Eko-tiyatro, yaptığı her şeye “yeşil” bir unsur getirmeye çalışır. Böylece sanatçılar performanslara elektrikli arabalarla ulaşırlar. Sonbaharda İskoçya'nın farklı şehirlerinde düzenlenen ağaç dikme kampanyaları dostça çay partileriyle son buluyor. Yıl boyunca, “Sokağa Her Şey!” Kulübünün bir parçası olarak çocuklarla heyecan verici etkinlikler düzenliyorlar. (Oyun için), amacı çocuklara doğada daha fazla zaman geçirme ve onu daha iyi anlamaya başlama fırsatı vermektir. İskoç okulları ve anaokulları her zaman tiyatroyu davet edebilir ve oyuncular çocuklara malzemelerin geri dönüşümü ve yeniden kullanımı konusunda bir ustalık sınıfı verecek, çevre dostu cihazlar ve teknik araçlar hakkında konuşacak - örneğin bisikletlerin faydaları hakkında. 

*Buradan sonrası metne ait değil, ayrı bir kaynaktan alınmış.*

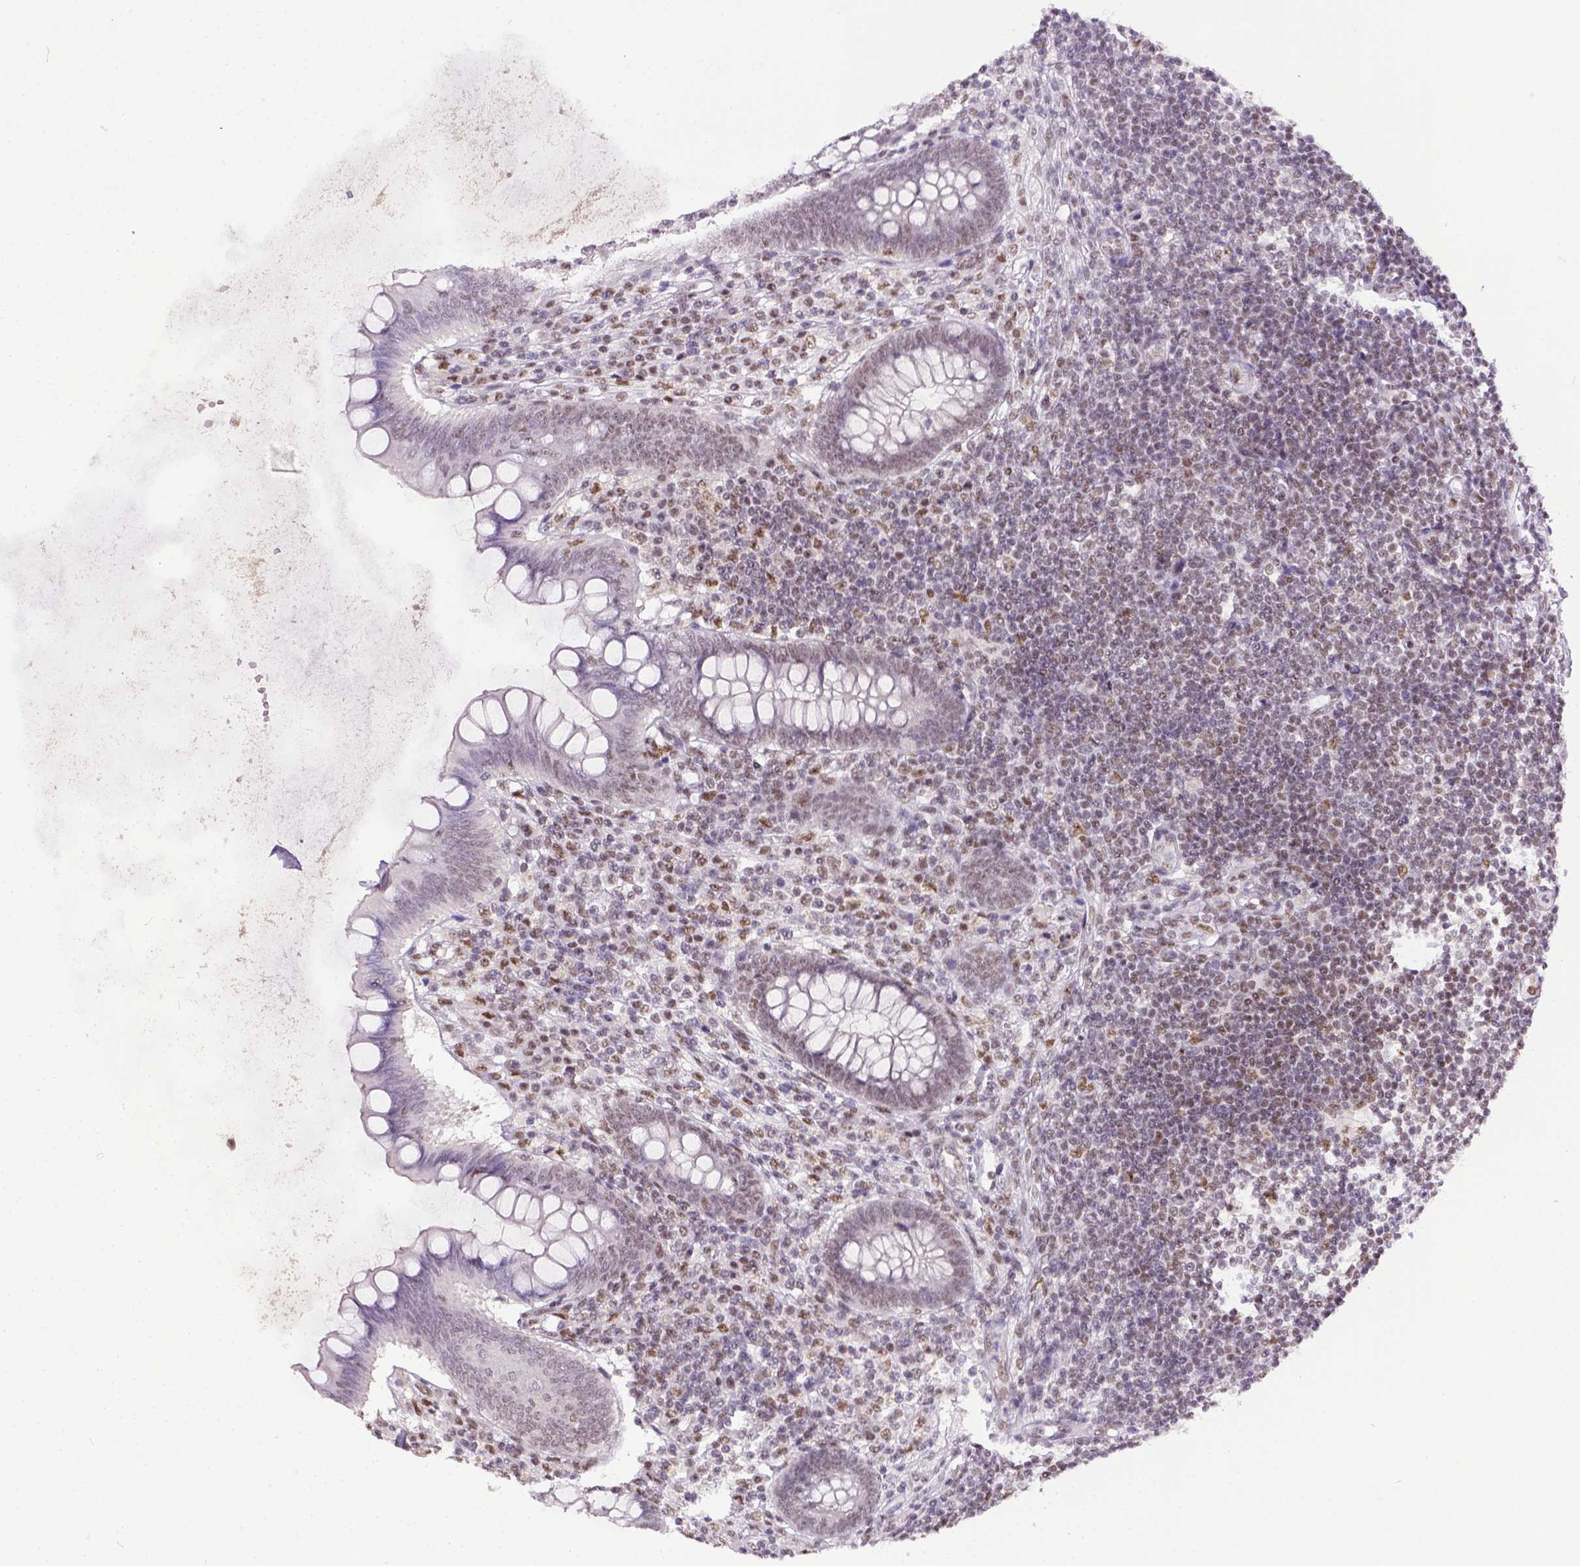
{"staining": {"intensity": "weak", "quantity": ">75%", "location": "nuclear"}, "tissue": "appendix", "cell_type": "Glandular cells", "image_type": "normal", "snomed": [{"axis": "morphology", "description": "Normal tissue, NOS"}, {"axis": "topography", "description": "Appendix"}], "caption": "A brown stain shows weak nuclear expression of a protein in glandular cells of unremarkable appendix. (DAB IHC, brown staining for protein, blue staining for nuclei).", "gene": "ERCC1", "patient": {"sex": "female", "age": 57}}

“Bütün insanların “ekosantrik” doğduğuna inanıyoruz, ancak yaşla birlikte doğaya olan sevgi ve ilgi zayıflayabilir. Tiyatro sanatçıları, çocuklar ve gençlerle yaptığımız çalışmalarda “ekosantrikliği” geliştirmeye ve bu kaliteyi hayatımızın ana değerlerinden biri haline getirmeye çalıştığımız için gurur duyuyoruz. Eco Drama gibi daha fazla tiyatro olacağına inanmak istiyorum - belki de iklim değişikliğiyle mücadelenin en etkili yolu bu.